Nós podemos dar um salto qualitativo. O Brasil tem mais de cinco mil municípios, é um país que pode viver a efervescência e a criatividade de suas bases na formação da sociedade e eu guardo essa expectativa. Guardo não só a esperança, mas a certeza de que são possíveis medidas mais eficazes, mas, ao mesmo tempo, creio que é necessário estabelecer essas formas de participação, abrindo realmente o Governo, não pode ser só um governo marcado por um partido. Nenhum partido está preparado para governar adequadamente este país, deve haver uma convocação das pessoas adequadas para ajudar nas várias instâncias de governo.

IHU On-Line - E a conjuntura eclesial? Quais são os maiores desafios que a Igreja deve enfrentar?

Luciano Mendes de Almeida - Percebo alguns desafios que são inevitáveis porque fazem parte da situação em que nos encontramos. Primeiro é constatar que a maior parte da Igreja Católica se encontra na América e, portanto, há um horizonte muito amplo de diálogo a ser estabelecido com as grandes populações. Creio que deve ser estabelecido o quanto antes e do melhor modo possível uma relação de maior conhecimento, de interação com as grandes populações da China e do universo muçulmano. Tanto mais que nós sabemos que o contingente muçulmano hoje é o mais numeroso de todos, passa de 19% da humanidade, assim que esse desafio é extremamente importante. A Igreja não pode ser só uma igreja ocidental, uma igreja que não consegue abrir-se a outras civilizações.

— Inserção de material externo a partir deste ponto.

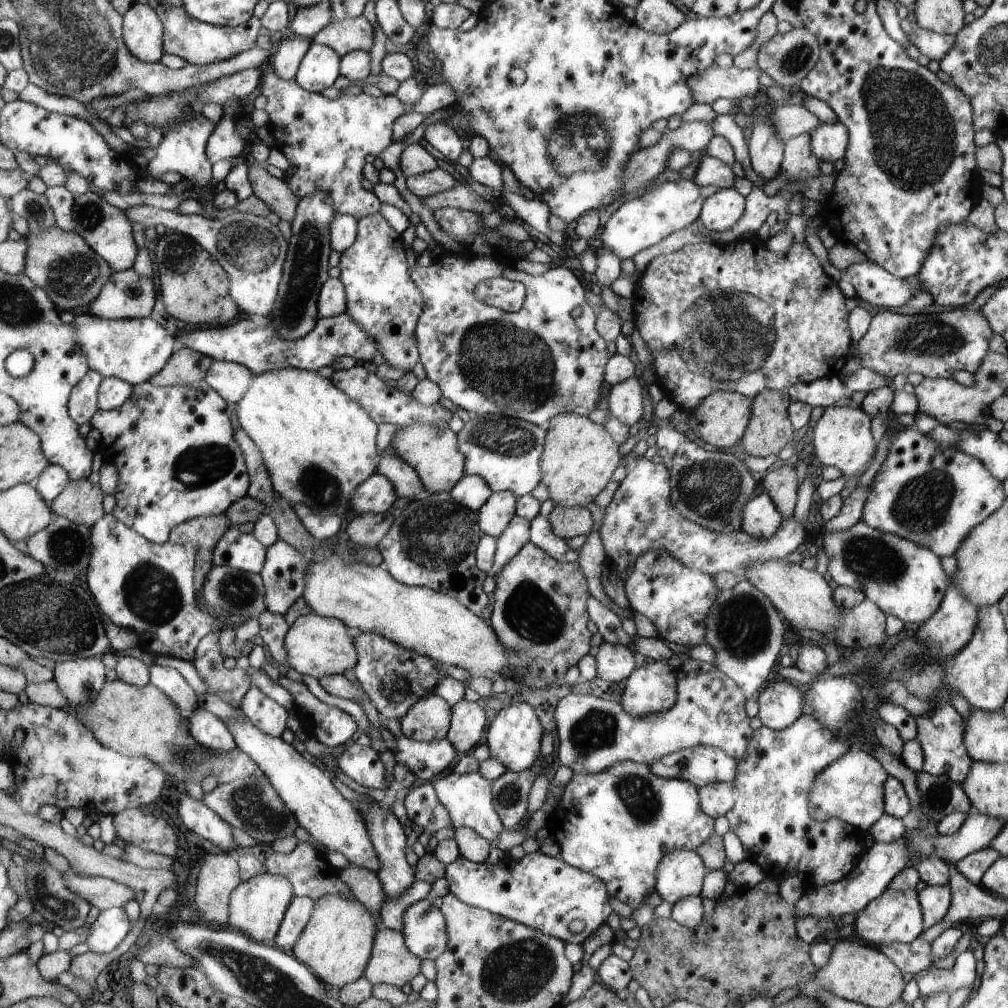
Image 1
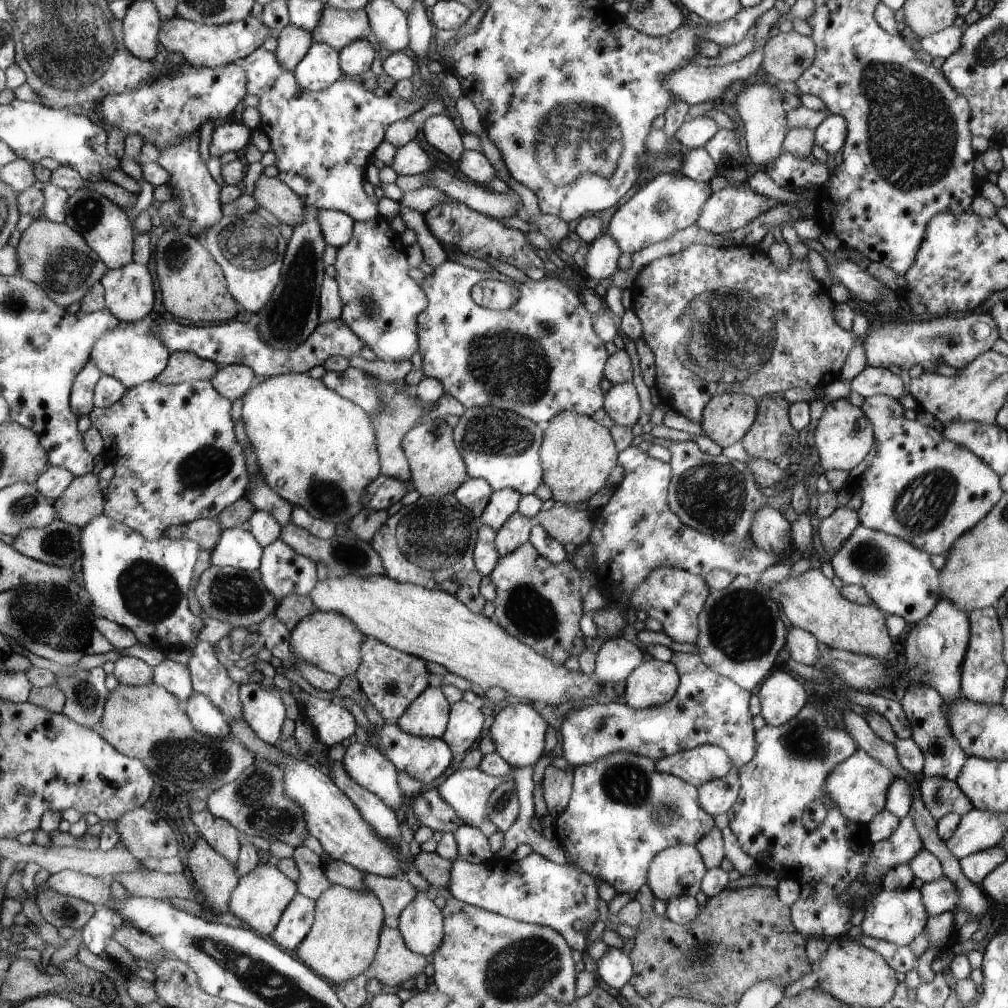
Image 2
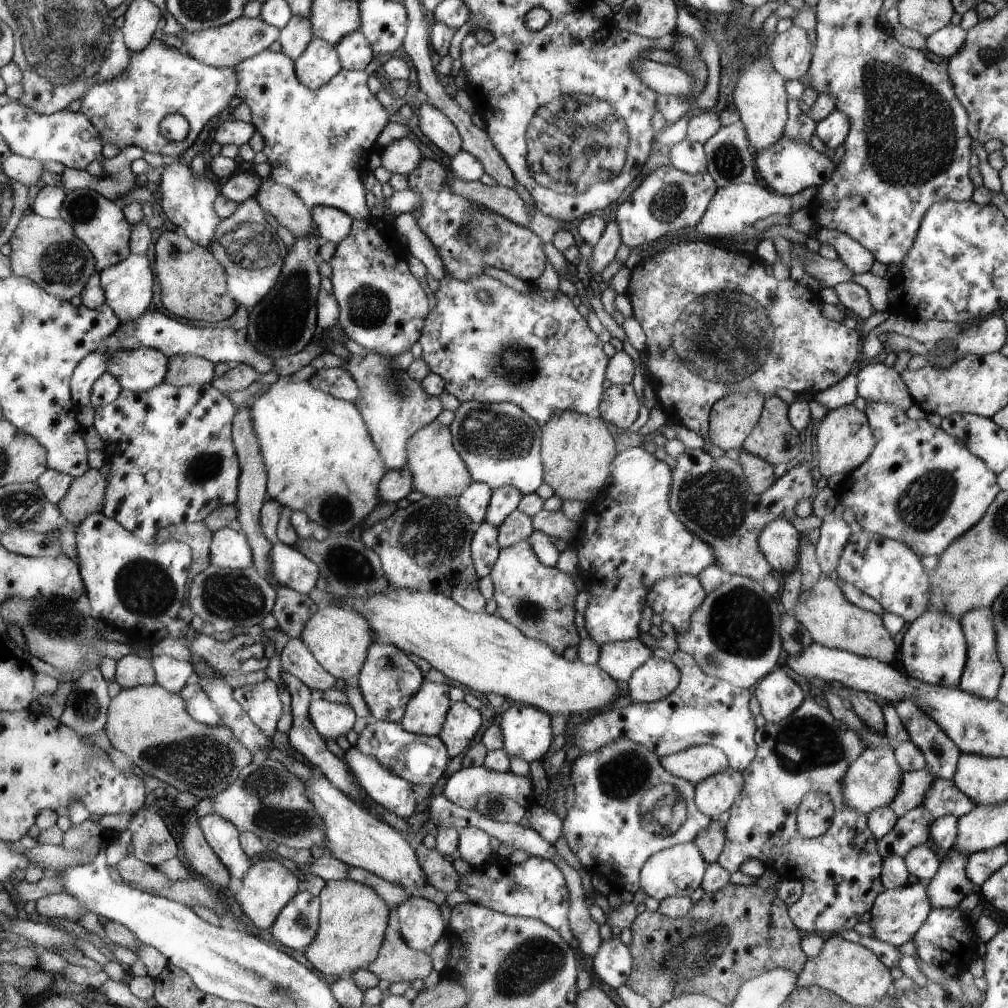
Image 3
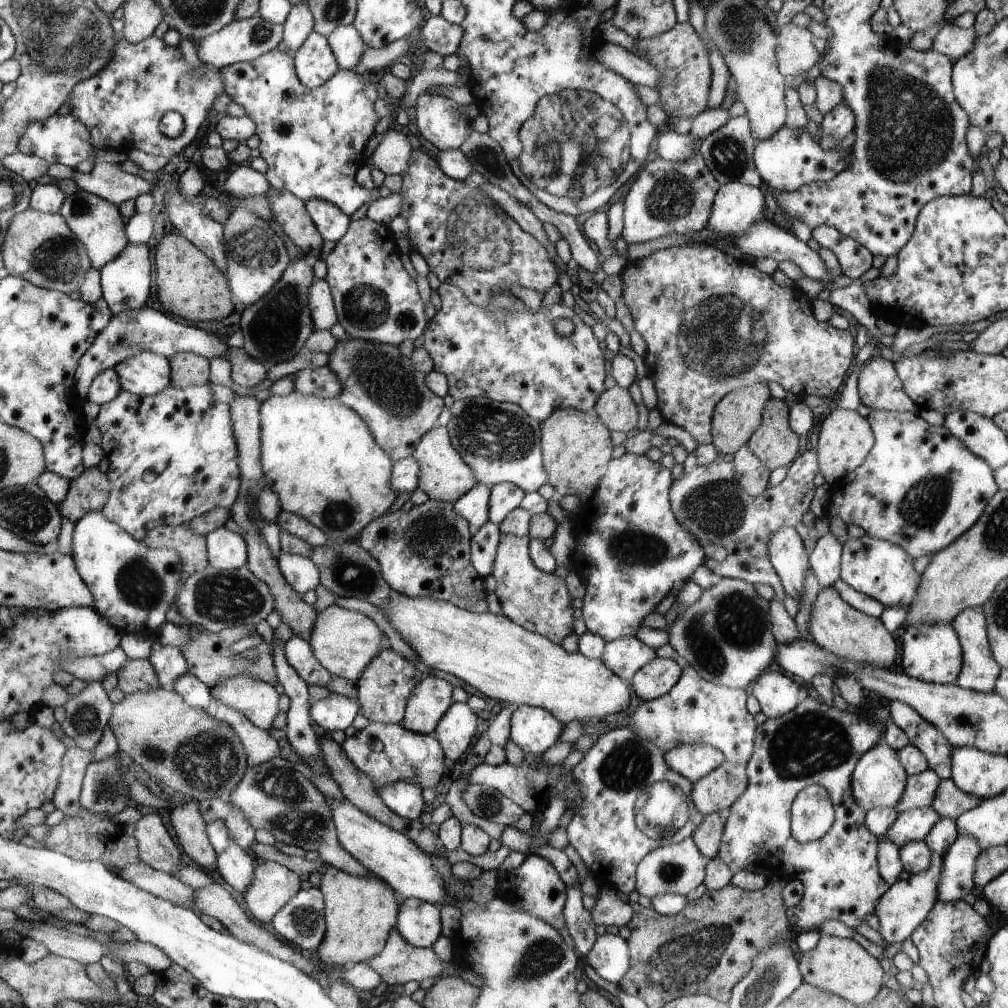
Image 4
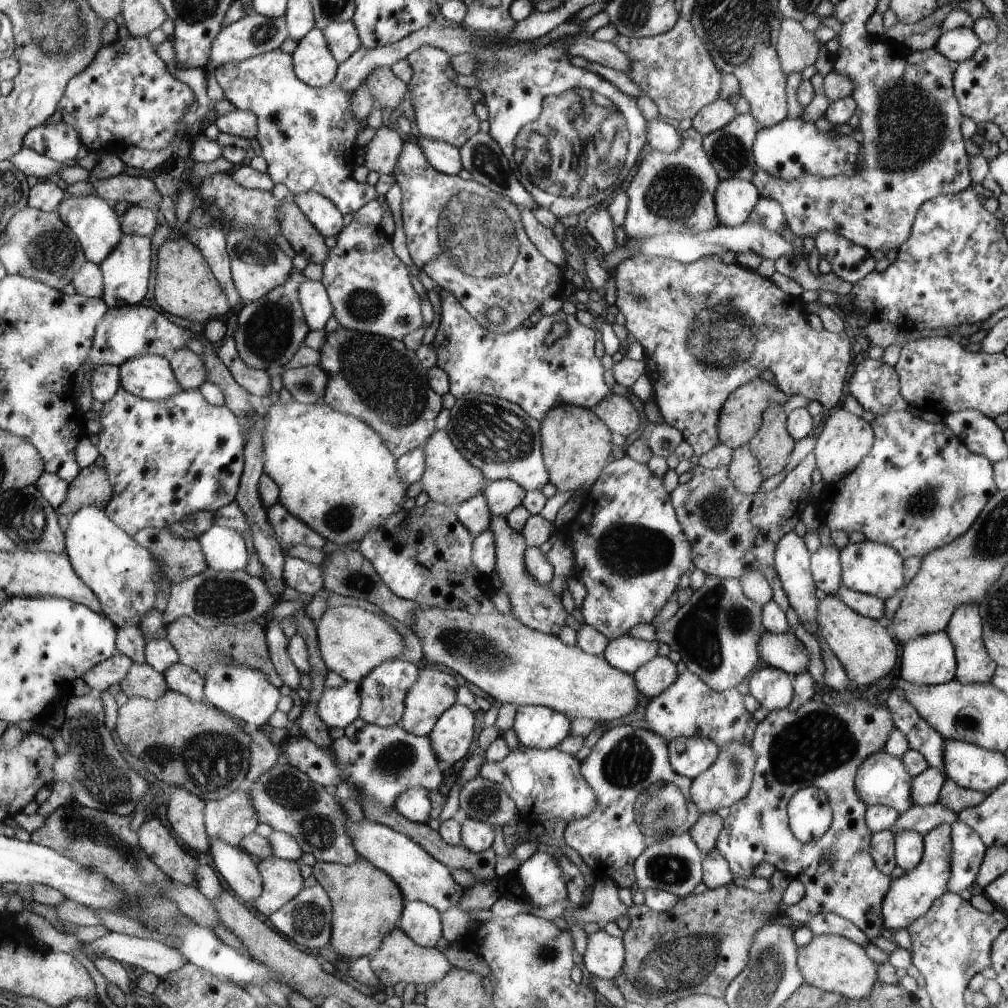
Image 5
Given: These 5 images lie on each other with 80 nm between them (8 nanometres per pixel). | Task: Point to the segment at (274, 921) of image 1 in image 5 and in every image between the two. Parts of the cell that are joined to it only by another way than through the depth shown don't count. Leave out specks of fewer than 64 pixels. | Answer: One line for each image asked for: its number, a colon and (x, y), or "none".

Outro desafio importantíssimo é a discordância entre as normas morais da Igreja e a prática de vida dos católicos e dos cristãos. Há uma separação entre as orientações, as luzes da revelação e do magistério da Igreja e depois a prática, a realização disso na própria vida.

Um terceiro desafio é a realidade de uma enorme desigualdade social. Há populações numerosas passando fome e miséria em nações católicas, o que significa uma discordância entre a afirmação da realidade e a vivência da solidariedade. Muitos católicos se encontram na faixa de pessoas que possuem muitos recursos materiais e que não sentem a obrigação e o dever de investir esses recursos na melhoria das condições de vida de grande parte das populações.

IHU On-Line - E como avalia a presença, a liderança do novo Papa para responder a esses desafios?

Luciano Mendes de Almeida - A avaliação sobre a atuação do Papa é muito difícil. Estou acompanhando os primeiros pronunciamentos com admiração e respeito, mas ainda não tenho todos os elementos para uma ponderação que possa ajudar outros nesse momento. Conheço pessoalmente o novo Papa porque tive a oportunidade de vários contatos no passado, tenho por ele uma grande admiração, sei que é uma pessoa que está preparada para entrar nessas problemáticas, mas compreendo também a grande dificuldade sobre pronunciamentos rápidos sobre uma realidade que perdura. Certamente a ação do Espírito Santo há de iluminá-lo para diminuir essa distância entre fé e vida e, sobretudo, também entre o estilo de vida de muitos católicos diante do desafio da pobreza.